Driving from Calgary to a small island off Canada’s west coast, Lynn makes for the cabin owned by her ex-husband’s friend, Einar. This is the place where she and her family used to spend their vacations. It’s also a place that she dislikes for its sunless forest, constant rain, and the memories of her failed marriage it evokes. Over the course of the novel, we’re introduced to Jack (Lynn’s former husband who left her two years previously for a younger woman), Marty (Lynn’s son and Heather’s brother), and Einar (who carries a torch for Lynn). We also meet the compelling Hannah, Einar’s neighbor and the mother of an ever-expanding brood of children, with whom Lynn forms a surprising bond.
Hegerat writes with fine and dazzling precision, a keen attention to language, and provides a beautiful rendering of both Lynn and Heather’s interior voices. She shifts easily from present to past and back to present, managing to show how the weight of previous experiences flicker into consciousness to inform and shape the current moments of her characters’ lives.
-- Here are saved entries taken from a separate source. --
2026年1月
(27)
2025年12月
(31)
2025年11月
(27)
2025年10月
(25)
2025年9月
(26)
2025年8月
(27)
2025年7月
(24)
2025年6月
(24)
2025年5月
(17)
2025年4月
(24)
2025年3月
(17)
She manages to give us real and very ordinary female characters who nevertheless shimmer on the page.
Delivery might be described “a quiet novel” in that the action is relatively small and domestic; it builds slowly and steadily to a final revelatory moment. Yet the novel maintains momentum because Hegerat makes us understand and care deeply about the people she writes about. We want to know what happens to Lynn, Heather, and Beegee. We also understand that the decisions they make will have repercussions far beyond the few days contained within the confines of the story that Hegerat tells. A finely crafted novel with great emotional depth and resonance, Delivery is an immensely satisfying read.